EDMONTON, Alberta — Edmonton’s Valley Line Southeast light rail project is set to open today (Saturday, Nov. 4), almost three years behind schedule, the CBC reports.
The first trains on the 12-station, 13-kilometer (8-mile) line are scheduled to depart from the 102nd Street station downtown and the southern endpoint of Mill Woods at 5:15 a.m. Trains will run at 10-minute intervals until 9:30 p.m., then at 15-minute intervals until the end of service at 1 a.m. On Sundays, service will be at 15-minute intervals. Plans are to eventually operate at 5-minute intervals during peak periods.

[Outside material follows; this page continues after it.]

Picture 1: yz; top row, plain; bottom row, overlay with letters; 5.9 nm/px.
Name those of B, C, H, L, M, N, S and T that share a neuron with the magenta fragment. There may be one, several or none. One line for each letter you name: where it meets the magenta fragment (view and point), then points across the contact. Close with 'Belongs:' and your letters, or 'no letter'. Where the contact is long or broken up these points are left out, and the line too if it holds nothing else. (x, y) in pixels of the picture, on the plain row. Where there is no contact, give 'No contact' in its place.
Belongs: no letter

The C$1.8 billion project is a public-private partnership between the city of Edmonton and TransEd Partners, a consortium which has designed and built the line and has a contract to operate it for 30 years. Consortium members include engineering and construction firm Bechtel; construction company EllisDon; Alstom, which now owns Bombardier, which has built the line’s 26 light rail vehicles; and Fengate Capital Management. It is expected to carry 30,000 riders per day.
The line was originally projected to open in December 2020, but delays mounted from issues including problems with a major bridge; COVID-19-related delays in LRV testing; cracks in concrete piers on elevated sections of the line; and faulty signal cable.
The new line will join an Edmonton light rail system that already includes the 21-kilometer (13-mile) Capital Line and the 8-kilometer (5-mile) Metro Line. A 16-station, 14-kilometer extension of the Valley Line is planned for 2028.